[Brano del documento]
Sul dibattito ormai trentennale fra chi è pro-integratori e chi li considera una trovata di marketing non ha dubbi Walter Bertin che ricorda ancora i tempi (lontani) in cui in provincia di Treviso le farmacie che li vendevano si contavano sulle dita di una mano.
“Da allora la medicina naturale ha avuto una forte evoluzione e comunque la scientificità di questi prodotti è stata dimostrata guadagnandosi prima l’appoggio dei farmacisti e poi dei medici che sono diventati i primi forti prescrittori di integratori – sottolinea il titolare di Labomar – Ci sono prodotti che noi non sappiamo essere integratori perché vengono prescritti esattamente come fossero dei farmaci, il che non vuol dire che devono sostituirli quando non è possibile. Al contrario, se pensiamo al semplice sciroppo per la tosse oggi possiamo tranquillamente scegliere fra un dispositivo medico o uno sciroppo naturale. Un altro esempio è il probiotico di cui l’Italia copre il 20% del mercato globale perché abbiamo curato la qualità e la scientificità in maniera più completa rispetto ad altri Paesi”.
Dall’uscita dalla Borsa alla partnership con il fondo CharterHouse
Per assicurarsi una maggiore capacità di investimento in ricerca e nuove tecnologie Labomar ha avviato una partnership con CharterHouse, una delle più antiche società di private equity europee che dallo scorso anno ha fatto il suo ingresso nel capitale dell’azienda.
[/Brano del documento]
[Estratti dei dati]
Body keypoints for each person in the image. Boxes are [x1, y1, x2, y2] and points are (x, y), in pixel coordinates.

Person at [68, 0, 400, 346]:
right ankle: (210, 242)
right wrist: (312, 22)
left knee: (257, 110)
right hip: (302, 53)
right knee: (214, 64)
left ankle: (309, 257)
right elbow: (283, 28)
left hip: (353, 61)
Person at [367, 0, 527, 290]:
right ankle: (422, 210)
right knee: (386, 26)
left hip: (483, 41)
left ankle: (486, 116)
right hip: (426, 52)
[/Estratti dei dati]
[Estratti dei dati]
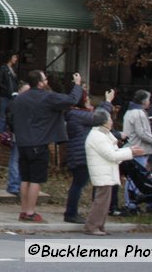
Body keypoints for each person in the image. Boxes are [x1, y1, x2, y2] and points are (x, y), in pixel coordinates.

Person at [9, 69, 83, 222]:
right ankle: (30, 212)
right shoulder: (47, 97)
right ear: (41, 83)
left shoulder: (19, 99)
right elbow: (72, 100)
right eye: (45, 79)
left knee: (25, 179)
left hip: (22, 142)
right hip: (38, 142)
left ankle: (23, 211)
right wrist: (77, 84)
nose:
[/Estratti dei dati]
Elenco attività –
**a)** Rispondi a queste domande sul brano su Labomar:
(i) In quale provincia, un tempo, le farmacie che vendevano integratori si contavano sulle dita di una mano?
(ii) Quale quota del mercato globale dei probiotici copre l'Italia?
(iii) Con quale società di private equity Labomar ha avviato una partnership?
**b)** Scrivi il seguito del brano su Labomar, partendo dopo la sua ultima frase.

Risposte ai compiti –
**a)**
(i) In provincia di Treviso.
(ii) Il 20%.
(iii) Con CharterHouse.

**b)**
“Non dimentichiamo che siamo partiti dal retro di una farmacia e quando arrivi ad una certa dimensione devi capire qual è il sistema anche finanziario per poter spingere nella crescita – spiega Bertin – Nel 2012 avevamo già un fondo quindi (con CharterHouse nrd) stiamo ripetendo un’operazione già fatta in passato con il Fondo Italiano d’Investimento che ci è servito per fare il primo step. Nel 2020 siamo entrati in borsa (da cui Labomar è uscita nel 2022 ndr) operazione che ci ha permesso di fare acquisizioni e completare la filiera. Un domani la Borsa che ha accusato il colpo del Covid potrebbe anche ripartire, ma la nostra priorità ad oggi è essere veloci e reattivi. Il principio di aggregazione è importante anche per dare la sicurezza alle 450 persone che lavorano per noi. Il passaggio al nuovo fondo ci ha aiutato molto nel delisting, altrettanto faticoso quanto il listarsi, e ci ha permesso di affiancarci ad una realtà come CharterHouse che sposa esattamente la nostra filosofia di internazionalizzazione”.
Con le spalle solide Labomar oggi guarda al futuro pensando a nuove acquisizioni e al potenziamento delle linee interne mentre è già avviato il cantiere del nuovo stabilimento nei pressi della sede madre ad Istrana. Per Walter Bertin tuttavia non c’è strategia di M&A che tenga senza l’entusiasmo delle persone che quotidianamente lavorano in azienda.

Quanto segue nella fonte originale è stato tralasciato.